List only the subfolder names using spark and python adls gen 2-CodePudding

I have a folder structure where I have a source, the year, the month, the day and then a parquet file, here I store data every day in a new folder.

Source

2022
- 12
  - 30
  - 31
2023
- 01
  - 01
  - 02
  - 03

Etc.

I need to dynamically be able to select the latest folder. In this scenario, it's folder 2023/01/03, but I can't seem to get it out.

I've tried importing os and used the following code:

pq_date_folders = f'{abfss_path}/{var_table}/.'  

for root, dirs, files in os.walk(pq_date_folders, topdown=False):
    for name in dirs: 
        print(os.path.join(root, name))

But nothing get's printed.

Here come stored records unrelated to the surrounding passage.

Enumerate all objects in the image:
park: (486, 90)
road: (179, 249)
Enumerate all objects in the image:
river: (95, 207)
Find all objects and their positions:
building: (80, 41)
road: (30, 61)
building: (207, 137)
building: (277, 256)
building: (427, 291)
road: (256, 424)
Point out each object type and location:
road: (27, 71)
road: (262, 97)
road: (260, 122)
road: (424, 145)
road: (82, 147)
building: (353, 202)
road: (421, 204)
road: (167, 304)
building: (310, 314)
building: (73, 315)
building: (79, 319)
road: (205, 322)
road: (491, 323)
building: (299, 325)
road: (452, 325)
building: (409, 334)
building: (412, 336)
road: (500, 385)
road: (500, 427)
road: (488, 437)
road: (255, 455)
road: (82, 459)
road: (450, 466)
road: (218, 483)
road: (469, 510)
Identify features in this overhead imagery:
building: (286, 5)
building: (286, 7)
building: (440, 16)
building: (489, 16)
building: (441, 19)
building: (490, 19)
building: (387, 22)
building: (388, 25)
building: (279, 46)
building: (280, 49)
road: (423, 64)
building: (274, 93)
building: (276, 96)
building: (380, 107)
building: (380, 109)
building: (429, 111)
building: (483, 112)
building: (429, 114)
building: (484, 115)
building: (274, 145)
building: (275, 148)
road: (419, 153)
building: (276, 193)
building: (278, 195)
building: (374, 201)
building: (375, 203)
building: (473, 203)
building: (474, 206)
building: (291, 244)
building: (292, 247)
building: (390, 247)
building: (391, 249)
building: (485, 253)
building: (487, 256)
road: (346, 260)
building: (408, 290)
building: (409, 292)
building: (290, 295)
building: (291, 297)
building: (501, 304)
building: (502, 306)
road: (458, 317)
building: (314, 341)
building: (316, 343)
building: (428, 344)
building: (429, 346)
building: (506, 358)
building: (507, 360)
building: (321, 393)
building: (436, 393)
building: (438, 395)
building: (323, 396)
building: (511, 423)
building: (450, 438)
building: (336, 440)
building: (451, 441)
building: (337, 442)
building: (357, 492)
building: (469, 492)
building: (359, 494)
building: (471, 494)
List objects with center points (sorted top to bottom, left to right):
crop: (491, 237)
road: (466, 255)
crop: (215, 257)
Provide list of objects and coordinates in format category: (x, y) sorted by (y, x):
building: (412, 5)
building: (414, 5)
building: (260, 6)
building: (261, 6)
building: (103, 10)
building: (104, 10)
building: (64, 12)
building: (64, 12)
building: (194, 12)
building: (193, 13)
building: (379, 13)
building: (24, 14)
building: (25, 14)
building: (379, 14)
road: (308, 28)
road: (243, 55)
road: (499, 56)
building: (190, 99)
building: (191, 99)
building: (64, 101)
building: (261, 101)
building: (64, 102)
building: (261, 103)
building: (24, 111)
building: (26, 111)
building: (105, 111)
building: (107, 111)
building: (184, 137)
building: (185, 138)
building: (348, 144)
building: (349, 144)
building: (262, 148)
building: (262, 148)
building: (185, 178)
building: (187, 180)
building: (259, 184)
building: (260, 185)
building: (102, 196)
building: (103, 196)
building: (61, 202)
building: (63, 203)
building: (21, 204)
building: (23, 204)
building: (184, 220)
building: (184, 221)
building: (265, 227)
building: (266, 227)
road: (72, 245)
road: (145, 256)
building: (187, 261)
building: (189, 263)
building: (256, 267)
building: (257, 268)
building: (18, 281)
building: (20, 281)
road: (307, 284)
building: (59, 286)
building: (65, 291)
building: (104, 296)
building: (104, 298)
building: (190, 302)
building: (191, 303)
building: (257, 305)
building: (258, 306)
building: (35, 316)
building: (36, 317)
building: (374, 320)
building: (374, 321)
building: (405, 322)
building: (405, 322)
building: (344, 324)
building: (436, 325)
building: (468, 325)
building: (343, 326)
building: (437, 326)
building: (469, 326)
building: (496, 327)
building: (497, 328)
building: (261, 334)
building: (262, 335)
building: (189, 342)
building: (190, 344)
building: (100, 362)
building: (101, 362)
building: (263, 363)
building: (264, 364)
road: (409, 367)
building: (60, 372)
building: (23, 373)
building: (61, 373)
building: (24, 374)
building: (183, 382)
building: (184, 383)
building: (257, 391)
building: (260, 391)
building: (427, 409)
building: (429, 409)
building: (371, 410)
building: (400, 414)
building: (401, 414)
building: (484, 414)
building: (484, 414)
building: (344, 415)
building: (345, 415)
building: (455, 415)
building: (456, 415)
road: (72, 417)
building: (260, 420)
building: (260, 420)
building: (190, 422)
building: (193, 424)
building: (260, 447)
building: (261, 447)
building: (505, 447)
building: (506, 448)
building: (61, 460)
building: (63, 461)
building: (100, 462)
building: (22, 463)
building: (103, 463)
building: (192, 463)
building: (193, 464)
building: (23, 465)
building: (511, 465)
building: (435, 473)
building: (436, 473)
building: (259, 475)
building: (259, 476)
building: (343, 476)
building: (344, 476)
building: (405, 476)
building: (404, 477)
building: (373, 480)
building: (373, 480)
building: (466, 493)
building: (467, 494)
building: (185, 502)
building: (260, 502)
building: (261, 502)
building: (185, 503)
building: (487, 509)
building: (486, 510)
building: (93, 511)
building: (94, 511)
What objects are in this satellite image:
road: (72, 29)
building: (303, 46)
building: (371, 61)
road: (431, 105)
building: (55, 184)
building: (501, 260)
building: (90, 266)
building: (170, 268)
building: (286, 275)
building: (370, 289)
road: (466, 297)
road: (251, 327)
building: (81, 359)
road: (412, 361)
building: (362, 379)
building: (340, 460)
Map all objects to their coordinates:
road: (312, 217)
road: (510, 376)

What am I doing wrong?

Data stored in adls gen 2, queried through databricks using python.

CodePudding user response：

Well with the naming scheme you have, you can just get all subdirs in a list, and sort the list, and then take the last element from that list:

import os


all_dirs = []
for subdir, _, _ in os.walk("."):
    all_dirs.append(subdir)
all_dirs.sort()

print(all_dirs[-1])

CodePudding user response：

The problem is that you use os library to do that, the databricks cluster and the datalake are in diffrent machines/networks, databricks use credentials to connect to the datalake to get the data, you need to pass these credentails to any operations you want to do on these data, unfortunately these credentails exists in your spark session, so you can use hadoop with the spark session configuration to query the data in your datalake:

I implement a function that get the max path under a directory, when we get the max path w check it's subdirectories and we get the max path again and so on ( was tested on Azure databricks with a datalake adls gen2 ):

# First make sure to install hdfs library:
!pip install hdfs

Then:

# Function to get the max directory under a path:
def getLastPath(path, fs):
  pathsList = list(map(lambda x: str(x.getPath()),fs.listStatus(Path(path))))
  return sorted(pathsList)[-1]

Then use it like this to the root path that contains the folder 2022, 2023 ...:

path = "dbfs:/mnt/xxx-dls/root_path/"
Path = spark.sparkContext._gateway.jvm.org.apache.hadoop.fs.Path
fs = Path(path).getFileSystem(sc._jsc.hadoopConfiguration())
while fs.isDirectory(Path(getLastPath(path, fs))):
  path = getLastPath(path, fs)
print(path)

Another option if you only using databricks is to use dbutilis.fs.ls("/path/..") and get the max folder in each directory.